Data extract -
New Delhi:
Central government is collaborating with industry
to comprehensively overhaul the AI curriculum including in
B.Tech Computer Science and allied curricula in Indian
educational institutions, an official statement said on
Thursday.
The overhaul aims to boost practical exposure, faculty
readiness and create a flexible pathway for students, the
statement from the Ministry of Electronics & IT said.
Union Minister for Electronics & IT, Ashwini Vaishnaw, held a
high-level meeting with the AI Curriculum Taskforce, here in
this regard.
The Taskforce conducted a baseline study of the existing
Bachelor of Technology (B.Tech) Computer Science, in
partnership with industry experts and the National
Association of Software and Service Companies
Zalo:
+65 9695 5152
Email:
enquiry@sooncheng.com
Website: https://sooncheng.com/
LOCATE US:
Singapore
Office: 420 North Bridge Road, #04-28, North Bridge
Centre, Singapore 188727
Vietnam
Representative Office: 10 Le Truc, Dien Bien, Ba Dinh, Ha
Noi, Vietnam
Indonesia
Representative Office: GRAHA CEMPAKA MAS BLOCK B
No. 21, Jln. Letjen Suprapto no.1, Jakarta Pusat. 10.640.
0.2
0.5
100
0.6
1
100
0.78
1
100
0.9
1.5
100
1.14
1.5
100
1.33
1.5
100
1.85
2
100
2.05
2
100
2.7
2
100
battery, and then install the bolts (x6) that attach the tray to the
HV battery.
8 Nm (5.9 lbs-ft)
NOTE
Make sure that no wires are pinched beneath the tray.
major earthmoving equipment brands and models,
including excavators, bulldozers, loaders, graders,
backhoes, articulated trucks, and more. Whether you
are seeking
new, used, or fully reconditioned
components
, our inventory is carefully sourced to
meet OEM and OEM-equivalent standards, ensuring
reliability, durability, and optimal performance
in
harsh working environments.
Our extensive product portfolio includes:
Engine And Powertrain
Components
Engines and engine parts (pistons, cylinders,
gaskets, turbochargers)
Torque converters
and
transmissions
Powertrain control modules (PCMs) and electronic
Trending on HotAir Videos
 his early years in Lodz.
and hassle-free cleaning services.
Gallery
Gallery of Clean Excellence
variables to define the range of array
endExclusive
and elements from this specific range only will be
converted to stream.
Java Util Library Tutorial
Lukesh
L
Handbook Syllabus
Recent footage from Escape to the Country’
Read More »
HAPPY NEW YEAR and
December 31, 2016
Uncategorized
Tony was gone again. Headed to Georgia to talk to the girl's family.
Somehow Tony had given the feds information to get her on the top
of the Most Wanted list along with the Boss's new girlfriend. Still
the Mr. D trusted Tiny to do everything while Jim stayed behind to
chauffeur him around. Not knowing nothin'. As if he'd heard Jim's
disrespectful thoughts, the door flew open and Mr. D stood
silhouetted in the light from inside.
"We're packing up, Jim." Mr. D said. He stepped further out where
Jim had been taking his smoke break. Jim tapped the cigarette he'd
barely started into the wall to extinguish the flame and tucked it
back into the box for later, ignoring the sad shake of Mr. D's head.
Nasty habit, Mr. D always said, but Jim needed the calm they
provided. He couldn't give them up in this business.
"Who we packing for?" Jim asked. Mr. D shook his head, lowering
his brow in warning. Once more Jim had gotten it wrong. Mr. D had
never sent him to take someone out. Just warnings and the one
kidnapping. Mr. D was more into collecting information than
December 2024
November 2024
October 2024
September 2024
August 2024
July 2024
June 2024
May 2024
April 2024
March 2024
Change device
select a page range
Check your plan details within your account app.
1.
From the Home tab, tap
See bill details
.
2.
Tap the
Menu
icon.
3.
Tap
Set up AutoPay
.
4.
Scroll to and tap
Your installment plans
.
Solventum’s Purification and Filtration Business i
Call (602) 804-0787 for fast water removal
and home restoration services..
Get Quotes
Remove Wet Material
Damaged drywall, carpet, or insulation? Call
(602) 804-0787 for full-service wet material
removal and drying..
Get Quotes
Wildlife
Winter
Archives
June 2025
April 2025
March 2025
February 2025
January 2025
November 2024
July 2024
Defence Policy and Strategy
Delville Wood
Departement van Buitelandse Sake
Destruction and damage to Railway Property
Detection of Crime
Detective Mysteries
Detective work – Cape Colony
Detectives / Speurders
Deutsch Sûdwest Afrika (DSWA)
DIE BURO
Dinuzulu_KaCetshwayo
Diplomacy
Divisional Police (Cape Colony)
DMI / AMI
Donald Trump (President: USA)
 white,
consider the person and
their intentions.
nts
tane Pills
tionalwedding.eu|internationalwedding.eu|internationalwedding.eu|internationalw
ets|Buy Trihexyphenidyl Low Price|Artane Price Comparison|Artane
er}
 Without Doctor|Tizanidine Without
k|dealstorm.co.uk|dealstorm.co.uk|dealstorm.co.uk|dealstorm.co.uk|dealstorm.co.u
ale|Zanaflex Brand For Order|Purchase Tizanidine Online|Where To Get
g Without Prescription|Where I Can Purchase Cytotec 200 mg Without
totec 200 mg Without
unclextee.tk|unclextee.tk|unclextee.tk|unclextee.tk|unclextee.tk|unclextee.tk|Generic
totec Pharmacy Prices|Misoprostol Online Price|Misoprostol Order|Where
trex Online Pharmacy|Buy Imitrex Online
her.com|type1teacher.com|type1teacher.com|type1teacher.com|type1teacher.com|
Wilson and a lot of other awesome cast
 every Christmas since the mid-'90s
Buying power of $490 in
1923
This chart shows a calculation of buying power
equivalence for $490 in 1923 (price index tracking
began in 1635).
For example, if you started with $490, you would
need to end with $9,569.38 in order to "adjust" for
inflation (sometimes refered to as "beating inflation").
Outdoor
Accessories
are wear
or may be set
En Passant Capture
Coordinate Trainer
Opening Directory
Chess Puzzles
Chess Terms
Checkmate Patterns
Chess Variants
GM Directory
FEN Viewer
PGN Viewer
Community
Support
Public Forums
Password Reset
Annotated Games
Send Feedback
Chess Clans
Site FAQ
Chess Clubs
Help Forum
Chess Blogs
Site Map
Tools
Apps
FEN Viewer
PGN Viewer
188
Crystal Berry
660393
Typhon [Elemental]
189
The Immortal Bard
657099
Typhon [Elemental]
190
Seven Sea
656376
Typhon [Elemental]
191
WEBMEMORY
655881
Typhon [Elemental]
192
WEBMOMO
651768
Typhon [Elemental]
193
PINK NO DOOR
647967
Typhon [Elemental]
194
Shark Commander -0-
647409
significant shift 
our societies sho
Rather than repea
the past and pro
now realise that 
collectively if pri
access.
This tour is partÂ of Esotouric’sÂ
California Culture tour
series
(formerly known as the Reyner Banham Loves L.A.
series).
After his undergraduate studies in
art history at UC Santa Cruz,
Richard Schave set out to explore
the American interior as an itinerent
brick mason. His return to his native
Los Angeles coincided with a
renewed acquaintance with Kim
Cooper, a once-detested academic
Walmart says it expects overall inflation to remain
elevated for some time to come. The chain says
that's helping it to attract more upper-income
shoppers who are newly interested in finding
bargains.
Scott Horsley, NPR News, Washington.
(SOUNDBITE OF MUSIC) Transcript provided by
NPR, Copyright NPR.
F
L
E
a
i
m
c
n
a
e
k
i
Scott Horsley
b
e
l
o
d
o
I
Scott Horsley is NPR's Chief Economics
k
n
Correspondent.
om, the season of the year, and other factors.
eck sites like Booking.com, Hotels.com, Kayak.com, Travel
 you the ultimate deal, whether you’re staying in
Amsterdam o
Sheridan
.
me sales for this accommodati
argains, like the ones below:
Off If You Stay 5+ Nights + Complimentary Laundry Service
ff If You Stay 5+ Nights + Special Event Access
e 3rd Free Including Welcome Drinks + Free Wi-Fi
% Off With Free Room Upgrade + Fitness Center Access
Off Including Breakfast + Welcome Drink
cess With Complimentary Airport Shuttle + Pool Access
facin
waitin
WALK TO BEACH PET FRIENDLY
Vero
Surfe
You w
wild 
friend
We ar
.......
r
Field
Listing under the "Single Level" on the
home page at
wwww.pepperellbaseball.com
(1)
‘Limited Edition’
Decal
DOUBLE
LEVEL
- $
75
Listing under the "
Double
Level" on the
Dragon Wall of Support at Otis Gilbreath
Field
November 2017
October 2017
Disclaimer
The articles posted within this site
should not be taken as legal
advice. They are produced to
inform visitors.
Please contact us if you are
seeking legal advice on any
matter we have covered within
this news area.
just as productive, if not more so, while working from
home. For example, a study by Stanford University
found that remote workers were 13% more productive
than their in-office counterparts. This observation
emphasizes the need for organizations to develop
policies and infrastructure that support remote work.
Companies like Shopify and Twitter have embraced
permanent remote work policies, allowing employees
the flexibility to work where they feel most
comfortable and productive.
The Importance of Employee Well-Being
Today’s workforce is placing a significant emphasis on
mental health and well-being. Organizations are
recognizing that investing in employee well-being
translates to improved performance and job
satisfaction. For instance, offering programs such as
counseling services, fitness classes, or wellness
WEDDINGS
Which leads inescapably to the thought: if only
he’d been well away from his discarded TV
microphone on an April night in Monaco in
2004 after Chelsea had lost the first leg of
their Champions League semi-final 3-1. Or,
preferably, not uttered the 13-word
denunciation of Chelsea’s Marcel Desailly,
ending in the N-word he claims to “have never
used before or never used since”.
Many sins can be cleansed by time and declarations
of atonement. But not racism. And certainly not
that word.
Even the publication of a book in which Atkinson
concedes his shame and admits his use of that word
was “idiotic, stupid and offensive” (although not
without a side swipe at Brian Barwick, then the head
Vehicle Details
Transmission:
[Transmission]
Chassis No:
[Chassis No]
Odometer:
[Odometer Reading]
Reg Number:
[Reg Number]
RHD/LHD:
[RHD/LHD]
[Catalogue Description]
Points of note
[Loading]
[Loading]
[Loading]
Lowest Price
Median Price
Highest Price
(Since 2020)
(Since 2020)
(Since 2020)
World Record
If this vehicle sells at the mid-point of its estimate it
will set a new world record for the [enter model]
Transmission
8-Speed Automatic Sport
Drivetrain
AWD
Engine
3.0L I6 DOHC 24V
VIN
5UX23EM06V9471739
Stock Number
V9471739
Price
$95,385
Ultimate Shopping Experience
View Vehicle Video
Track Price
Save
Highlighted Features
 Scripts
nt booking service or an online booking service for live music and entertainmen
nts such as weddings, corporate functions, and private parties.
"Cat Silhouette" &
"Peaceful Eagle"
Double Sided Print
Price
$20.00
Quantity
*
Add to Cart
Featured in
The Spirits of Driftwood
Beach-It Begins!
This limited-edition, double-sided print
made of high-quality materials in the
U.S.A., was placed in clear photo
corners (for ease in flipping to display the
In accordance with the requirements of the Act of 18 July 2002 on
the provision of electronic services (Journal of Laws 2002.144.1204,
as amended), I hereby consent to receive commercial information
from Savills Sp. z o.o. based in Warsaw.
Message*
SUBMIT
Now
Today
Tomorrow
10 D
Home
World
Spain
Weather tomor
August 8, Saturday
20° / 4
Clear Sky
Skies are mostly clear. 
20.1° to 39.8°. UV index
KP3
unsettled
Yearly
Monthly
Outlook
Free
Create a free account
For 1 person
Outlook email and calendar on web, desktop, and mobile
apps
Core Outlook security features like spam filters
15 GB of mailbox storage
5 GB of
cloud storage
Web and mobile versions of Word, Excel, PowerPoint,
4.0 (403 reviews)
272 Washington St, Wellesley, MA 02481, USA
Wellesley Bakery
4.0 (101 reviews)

Exercise - Give back, verbatim, the lines from the top of the entries above through the line containing "statement from the".

Result below -
New Delhi:
Central government is collaborating with industry
to comprehensively overhaul the AI curriculum including in
B.Tech Computer Science and allied curricula in Indian
educational institutions, an official statement said on
Thursday.
The overhaul aims to boost practical exposure, faculty
readiness and create a flexible pathway for students, the
statement from the Ministry of Electronics & IT said.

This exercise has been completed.